Subject: Re: fcntl changes once again.
To: Charles M. Hannum <root@ihack.net>
From: Bill Studenmund <wrstuden@nas.nasa.gov>
List: tech-kern
Date: 07/13/1999 14:23:09
On Tue, 13 Jul 1999, Charles M. Hannum wrote:

> > The reason for defining the concept of "alternate" semantics in an MI file
> > is that otherwise each fs which wants to do something a little different
> > has to define its own hooks for it.
> 
> Which is exactly *correct*.  Having a single flag that may do
> completely different things depending on the file system is completely
> wrong.

The thought was it's a flag with which you need to know what you're doing.

> > And a specially-trapped ioctl domain isn't a special-case interface? :-)
> 
> No.  It's already done for other things (such as sockets), and the
> interface is specifically designed to support it.
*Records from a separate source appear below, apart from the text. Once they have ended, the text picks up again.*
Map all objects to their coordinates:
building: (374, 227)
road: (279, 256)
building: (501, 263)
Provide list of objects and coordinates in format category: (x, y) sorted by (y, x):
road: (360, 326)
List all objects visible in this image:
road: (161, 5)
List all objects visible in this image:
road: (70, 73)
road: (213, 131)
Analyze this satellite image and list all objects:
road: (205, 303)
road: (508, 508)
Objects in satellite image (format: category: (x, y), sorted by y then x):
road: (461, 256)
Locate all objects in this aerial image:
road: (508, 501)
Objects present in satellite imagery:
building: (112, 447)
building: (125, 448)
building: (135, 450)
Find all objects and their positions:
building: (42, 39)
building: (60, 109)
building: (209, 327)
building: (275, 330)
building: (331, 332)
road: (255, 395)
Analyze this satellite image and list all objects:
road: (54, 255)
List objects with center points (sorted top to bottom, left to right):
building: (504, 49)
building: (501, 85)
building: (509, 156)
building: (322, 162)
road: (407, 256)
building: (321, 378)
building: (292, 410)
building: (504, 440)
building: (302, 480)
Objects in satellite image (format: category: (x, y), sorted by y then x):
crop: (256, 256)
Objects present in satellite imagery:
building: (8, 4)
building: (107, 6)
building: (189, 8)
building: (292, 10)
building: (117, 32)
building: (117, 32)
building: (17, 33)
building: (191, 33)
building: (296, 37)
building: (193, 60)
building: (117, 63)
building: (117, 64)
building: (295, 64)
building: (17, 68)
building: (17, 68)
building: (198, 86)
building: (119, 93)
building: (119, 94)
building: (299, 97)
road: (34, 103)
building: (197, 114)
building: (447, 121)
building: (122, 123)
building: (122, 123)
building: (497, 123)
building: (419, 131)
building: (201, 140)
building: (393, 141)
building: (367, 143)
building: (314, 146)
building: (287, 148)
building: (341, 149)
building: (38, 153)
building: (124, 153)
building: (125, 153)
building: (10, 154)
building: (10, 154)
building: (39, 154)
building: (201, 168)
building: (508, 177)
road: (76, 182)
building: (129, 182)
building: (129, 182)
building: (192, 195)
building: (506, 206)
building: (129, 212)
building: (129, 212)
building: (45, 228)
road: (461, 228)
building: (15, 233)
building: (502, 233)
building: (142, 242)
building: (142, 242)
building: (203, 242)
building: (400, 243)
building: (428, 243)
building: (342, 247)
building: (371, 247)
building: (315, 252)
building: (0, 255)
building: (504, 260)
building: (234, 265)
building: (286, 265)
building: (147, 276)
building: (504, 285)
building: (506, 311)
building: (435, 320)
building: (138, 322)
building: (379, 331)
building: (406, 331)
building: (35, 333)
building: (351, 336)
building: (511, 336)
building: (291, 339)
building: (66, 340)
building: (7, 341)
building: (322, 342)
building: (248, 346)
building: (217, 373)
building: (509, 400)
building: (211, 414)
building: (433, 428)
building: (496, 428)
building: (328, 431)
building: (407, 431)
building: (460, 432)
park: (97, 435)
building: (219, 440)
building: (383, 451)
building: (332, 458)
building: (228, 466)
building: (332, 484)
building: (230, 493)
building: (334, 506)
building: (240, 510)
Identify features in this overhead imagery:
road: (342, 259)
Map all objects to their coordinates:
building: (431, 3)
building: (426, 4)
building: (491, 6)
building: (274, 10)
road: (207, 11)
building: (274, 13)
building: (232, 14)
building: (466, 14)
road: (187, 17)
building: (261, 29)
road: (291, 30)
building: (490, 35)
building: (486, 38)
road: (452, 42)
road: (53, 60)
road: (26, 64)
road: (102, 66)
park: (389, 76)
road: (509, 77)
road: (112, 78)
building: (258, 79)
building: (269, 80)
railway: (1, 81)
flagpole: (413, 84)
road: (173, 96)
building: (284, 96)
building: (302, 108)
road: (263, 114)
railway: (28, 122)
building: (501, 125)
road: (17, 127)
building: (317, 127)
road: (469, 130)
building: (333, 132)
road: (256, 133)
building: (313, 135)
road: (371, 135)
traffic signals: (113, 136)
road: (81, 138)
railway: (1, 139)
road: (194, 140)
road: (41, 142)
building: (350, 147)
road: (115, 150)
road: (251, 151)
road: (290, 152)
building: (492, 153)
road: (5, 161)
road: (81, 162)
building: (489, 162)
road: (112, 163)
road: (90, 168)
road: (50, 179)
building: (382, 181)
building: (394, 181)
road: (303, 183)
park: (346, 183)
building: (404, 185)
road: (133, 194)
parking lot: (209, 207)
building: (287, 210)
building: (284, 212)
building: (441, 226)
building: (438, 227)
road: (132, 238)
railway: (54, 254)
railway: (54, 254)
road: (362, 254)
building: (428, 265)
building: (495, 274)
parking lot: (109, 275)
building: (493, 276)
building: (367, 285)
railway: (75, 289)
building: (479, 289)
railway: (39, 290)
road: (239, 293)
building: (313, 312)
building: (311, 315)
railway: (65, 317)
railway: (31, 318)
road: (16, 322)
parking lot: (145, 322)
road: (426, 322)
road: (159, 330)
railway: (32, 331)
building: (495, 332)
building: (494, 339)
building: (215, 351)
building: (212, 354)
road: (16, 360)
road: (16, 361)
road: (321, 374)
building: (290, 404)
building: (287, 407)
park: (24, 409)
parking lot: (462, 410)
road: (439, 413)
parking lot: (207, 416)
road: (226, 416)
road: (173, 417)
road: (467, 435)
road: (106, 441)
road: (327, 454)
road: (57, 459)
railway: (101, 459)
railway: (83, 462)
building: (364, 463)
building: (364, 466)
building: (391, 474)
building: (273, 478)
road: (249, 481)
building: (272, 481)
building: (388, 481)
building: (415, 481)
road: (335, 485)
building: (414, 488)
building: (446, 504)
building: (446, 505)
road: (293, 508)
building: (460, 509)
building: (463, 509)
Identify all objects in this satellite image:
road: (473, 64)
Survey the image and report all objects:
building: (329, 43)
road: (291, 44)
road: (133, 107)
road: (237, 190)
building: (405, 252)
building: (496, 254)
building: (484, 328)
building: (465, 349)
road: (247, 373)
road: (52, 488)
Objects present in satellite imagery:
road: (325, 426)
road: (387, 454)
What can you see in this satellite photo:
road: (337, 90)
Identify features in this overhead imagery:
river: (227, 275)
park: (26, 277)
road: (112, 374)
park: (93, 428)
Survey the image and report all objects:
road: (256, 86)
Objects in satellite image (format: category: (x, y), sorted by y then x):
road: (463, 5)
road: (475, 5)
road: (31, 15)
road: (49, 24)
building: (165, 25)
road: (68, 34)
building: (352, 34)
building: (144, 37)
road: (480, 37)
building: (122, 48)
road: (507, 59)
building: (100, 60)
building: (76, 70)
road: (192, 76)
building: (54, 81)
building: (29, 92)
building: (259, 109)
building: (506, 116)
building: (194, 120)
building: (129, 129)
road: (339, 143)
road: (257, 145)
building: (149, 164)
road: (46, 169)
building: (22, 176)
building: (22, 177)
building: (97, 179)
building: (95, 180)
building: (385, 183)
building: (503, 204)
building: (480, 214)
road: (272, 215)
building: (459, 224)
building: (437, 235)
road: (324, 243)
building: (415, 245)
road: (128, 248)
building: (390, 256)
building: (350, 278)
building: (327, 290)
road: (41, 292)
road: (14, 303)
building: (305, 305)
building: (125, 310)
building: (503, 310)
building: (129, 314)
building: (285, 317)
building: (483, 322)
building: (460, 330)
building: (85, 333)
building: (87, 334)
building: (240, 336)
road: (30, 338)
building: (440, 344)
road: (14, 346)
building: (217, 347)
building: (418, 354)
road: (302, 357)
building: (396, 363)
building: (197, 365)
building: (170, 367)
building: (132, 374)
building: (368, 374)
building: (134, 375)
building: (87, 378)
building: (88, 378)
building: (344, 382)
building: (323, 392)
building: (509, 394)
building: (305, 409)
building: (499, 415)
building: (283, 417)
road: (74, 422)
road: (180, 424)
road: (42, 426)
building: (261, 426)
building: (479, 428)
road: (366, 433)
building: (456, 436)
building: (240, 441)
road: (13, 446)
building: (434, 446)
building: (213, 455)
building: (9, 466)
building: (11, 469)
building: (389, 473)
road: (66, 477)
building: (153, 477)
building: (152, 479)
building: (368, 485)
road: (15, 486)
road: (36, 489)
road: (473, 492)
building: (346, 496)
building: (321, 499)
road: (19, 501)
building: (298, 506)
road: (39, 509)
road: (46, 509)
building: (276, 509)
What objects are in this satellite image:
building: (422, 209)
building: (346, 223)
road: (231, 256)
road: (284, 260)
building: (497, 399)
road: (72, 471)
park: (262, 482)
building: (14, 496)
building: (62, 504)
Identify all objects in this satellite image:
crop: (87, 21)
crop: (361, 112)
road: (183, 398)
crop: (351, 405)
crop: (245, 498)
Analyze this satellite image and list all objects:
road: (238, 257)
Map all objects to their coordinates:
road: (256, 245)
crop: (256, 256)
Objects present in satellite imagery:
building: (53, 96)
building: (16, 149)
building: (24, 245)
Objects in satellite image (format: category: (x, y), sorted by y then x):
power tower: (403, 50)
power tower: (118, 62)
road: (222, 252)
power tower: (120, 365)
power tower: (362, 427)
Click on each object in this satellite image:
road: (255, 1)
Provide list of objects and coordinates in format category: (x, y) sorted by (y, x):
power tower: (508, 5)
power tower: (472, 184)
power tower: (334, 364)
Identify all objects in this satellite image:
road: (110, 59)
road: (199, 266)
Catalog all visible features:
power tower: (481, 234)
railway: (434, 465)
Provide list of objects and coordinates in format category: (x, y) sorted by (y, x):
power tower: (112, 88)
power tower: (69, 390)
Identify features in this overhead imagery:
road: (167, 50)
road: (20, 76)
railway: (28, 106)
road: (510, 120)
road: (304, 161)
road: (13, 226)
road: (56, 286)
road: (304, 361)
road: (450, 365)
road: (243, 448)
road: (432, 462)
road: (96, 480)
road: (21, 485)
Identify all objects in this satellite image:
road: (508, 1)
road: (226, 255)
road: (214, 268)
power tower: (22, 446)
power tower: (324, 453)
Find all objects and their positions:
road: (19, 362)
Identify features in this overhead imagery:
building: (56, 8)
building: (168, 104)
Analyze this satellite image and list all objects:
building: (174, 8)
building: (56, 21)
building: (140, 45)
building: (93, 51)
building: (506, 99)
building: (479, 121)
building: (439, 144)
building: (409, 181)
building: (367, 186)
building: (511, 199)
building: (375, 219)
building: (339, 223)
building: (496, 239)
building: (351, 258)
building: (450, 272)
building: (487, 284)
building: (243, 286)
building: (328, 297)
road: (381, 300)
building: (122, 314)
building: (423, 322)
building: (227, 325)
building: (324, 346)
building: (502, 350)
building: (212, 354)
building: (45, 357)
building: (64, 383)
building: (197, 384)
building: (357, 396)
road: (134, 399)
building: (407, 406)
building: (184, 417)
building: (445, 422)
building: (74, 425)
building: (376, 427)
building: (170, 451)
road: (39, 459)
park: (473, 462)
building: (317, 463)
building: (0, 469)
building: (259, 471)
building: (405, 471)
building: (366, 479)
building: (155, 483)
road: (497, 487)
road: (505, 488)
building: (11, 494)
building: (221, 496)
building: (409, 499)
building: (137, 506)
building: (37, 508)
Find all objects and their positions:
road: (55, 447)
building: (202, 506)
ioctl's on sockets are handled differently because ioctl's go through the
fo_ioctl vector. They aren't special-cased.

> Why add something which is a *flagrant* bastardization of the fcntl(2)
> API when you don't need to?

Flagrant bastardization? fcntl is defined (in syscallargs.h) as taking two
ints and a void *. How is letting some of them hit the fs a
bastardization? They are a part of the command space which isn't used, and
we still leave traditional fcntl's more than enough space to grow (i.e.
2^31 commands).

The thing I really prefer about fcntls over ioctls is what doing this with
ioctl's will do to the vnode interface. Irregardless of how userland
initiates these accesses, we need a new VOP. One, the current ioctl entry,
which varies from files, device nodes, and fifos. The other, what I want
to call fcntl, would be the same for all three (for everyone following the
discussion, see the setup of ffs_vnodeop_entries, ffs_specop_entries, and
ffs_fifoop_entries in sys/ufs/ffs/ffs_vnops.c).

The idea that ioctl(2) calls one for some codes and the other for others
strikes me as one of those sick things Linux does and we all rag on.
That's what I prefered about the fcntl idea. You do a fcntl in userland,
and you enter here. You do an ioctl and you enter there.